使用requests库下载文件是Python中最常用的方法之一。首先，你需要确保已经安装了requests库。可以使用以下命令安装：

pip install requests

安装完成后，可以使用以下代码下载文件：

import requests
url = 'http://example.com/file.txt'  # 替换为你的文件URL
response = requests.get(url)
with open('file.txt', 'wb') as file:
    file.write(response.content)

这种方法的优势在于简单易用，并且可以很方便地处理不同的HTTP请求和响应格式。requests库还提供了许多高级功能，例如设置请求头、处理Cookies、认证等，使得它成为一个非常强大的HTTP客户端库。

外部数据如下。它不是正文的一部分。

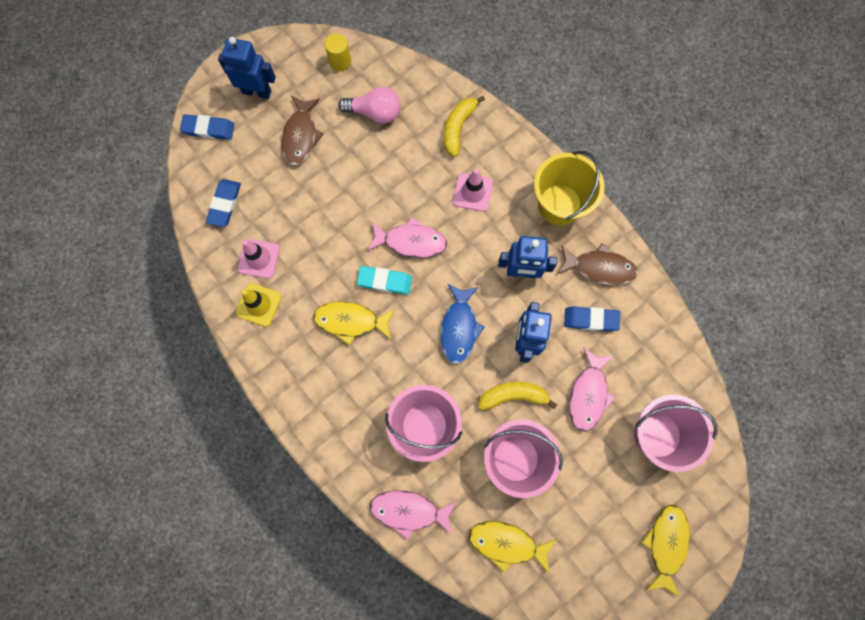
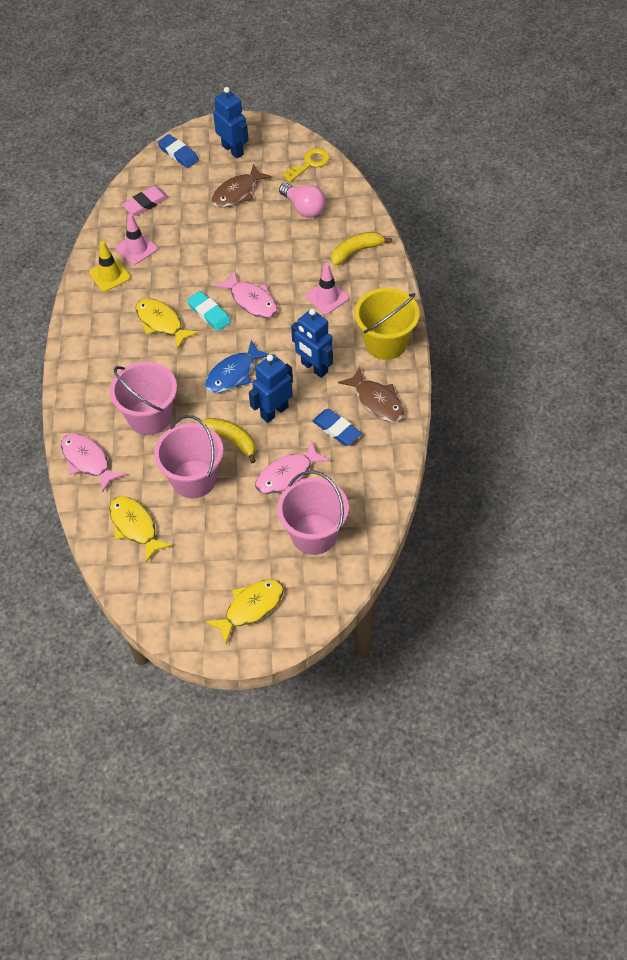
camera: 40 degrees right, 20 degrees down
blue eraser [206,179,241,227] -> pink eraser [122,186,169,216]
yellow cylinder [325,33,351,71] -> yellow key [282,148,330,182]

接下来，我们将详细探讨如何用Python下载文件，涵盖多种方法和注意事项。

一、使用 `REQUESTS` 库下载文件

requests库是Python最流行的HTTP库之一，其简单易用的API使得下载文件变得非常简单。

1. 安装和基本使用

首先，确保安装了requests库：

pip install requests

然后，使用requests.get()方法来请求文件，并将其内容写入本地文件：

import requests
url = 'http://example.com/file.txt'  # 替换为你的文件URL
response = requests.get(url)
with open('file.txt', 'wb') as file:
    file.write(response.content)

2. 处理大文件

对于大文件，建议使用流式下载，以避免占用过多内存：

import requests
url = 'http://example.com/largefile.zip'
with requests.get(url, stream=True) as response:
    with open('largefile.zip', 'wb') as file:
        for chunk in response.iter_content(chunk_size=8192):
            file.write(chunk)

3. 处理HTTP请求头

有时候，需要设置HTTP请求头，例如模拟浏览器请求：

import requests
url = 'http://example.com/file.txt'
headers = {'User-Agent': 'Mozilla/5.0'}
response = requests.get(url, headers=headers)
with open('file.txt', 'wb') as file:
    file.write(response.content)

二、使用 `URLLIB` 库下载文件

urllib是Python内置的库，不需要额外安装，可以用于基本的HTTP请求。

1. 基本使用

使用urllib.request模块下载文件：

import urllib.request
url = 'http://example.com/file.txt'
urllib.request.urlretrieve(url, 'file.txt')

2. 处理异常

在下载过程中，可能会发生网络错误，可以使用try-except块来处理：

import urllib.request
from urllib.error import URLError, HTTPError
url = 'http://example.com/file.txt'
try:
    urllib.request.urlretrieve(url, 'file.txt')
except HTTPError as e:
    print('HTTP error:', e.code)
except URLError as e:
    print('URL error:', e.reason)
except Exception as e:
    print('Unexpected error:', str(e))

三、使用 `WGET` 库下载文件

wget是一个轻量级的Python库，专门用于下载文件。

1. 安装和基本使用

首先，需要安装wget库：

pip install wget

使用wget.download()方法下载文件：

import wget
url = 'http://example.com/file.txt'
filename = wget.download(url)
print(f'Downloaded file: {filename}')

四、使用 `HTTP` 库下载文件

http.client是Python的内置库，可以用于低级别的HTTP请求。

1. 基本使用

使用http.client模块下载文件：

import http.client
conn = http.client.HTTPSConnection("example.com")
conn.request("GET", "/file.txt")
response = conn.getresponse()
with open('file.txt', 'wb') as file:
    file.write(response.read())
conn.close()

五、处理下载过程中的各种问题

1. 网络异常处理

在进行文件下载时，网络问题可能导致下载失败。可以通过捕获异常来处理：

import requests
from requests.exceptions import HTTPError, ConnectionError, Timeout
url = 'http://example.com/file.txt'
try:
    response = requests.get(url, timeout=10)
    response.rAIse_for_status()
    with open('file.txt', 'wb') as file:
        file.write(response.content)
except HTTPError as http_err:
    print(f'HTTP error occurred: {http_err}')
except ConnectionError as conn_err:
    print(f'Connection error occurred: {conn_err}')
except Timeout as timeout_err:
    print(f'Timeout error occurred: {timeout_err}')
except Exception as err:
    print(f'Other error occurred: {err}')

2. 断点续传

对于大文件下载，可能需要支持断点续传。可以通过设置HTTP头中的Range字段来实现：

import requests
url = 'http://example.com/largefile.zip'
headers = {'Range': 'bytes=1000-'}  # 从第1000字节开始下载
response = requests.get(url, headers=headers, stream=True)
with open('largefile.zip', 'ab') as file:  # 使用'ab'模式追加写入
    for chunk in response.iter_content(chunk_size=8192):
        file.write(chunk)

3. 使用代理下载

在一些网络环境中，可能需要通过代理服务器下载文件，可以通过设置代理参数来实现：

import requests
url = 'http://example.com/file.txt'
proxies = {
    'http': 'http://10.10.1.10:3128',
    'https': 'http://10.10.1.10:1080',
}
response = requests.get(url, proxies=proxies)
with open('file.txt', 'wb') as file:
    file.write(response.content)

六、总结

使用Python下载文件的方法多种多样，从简单的requests库到内置的urllib和http.client，再到专用的wget库，每种方法都有其适用的场景和优缺点。在实际应用中，可以根据具体的需求选择合适的方法。例如，requests库是一个通用的选择，适用于大多数HTTP请求场景；而对于需要处理特殊协议或更低级别控制的情况，可以考虑使用http.client或其他第三方库。

在下载过程中，需要注意处理可能出现的网络异常、支持断点续传、使用代理等问题，以确保下载过程的稳定性和可靠性。通过合理选择和组合这些方法，可以高效地完成文件下载任务。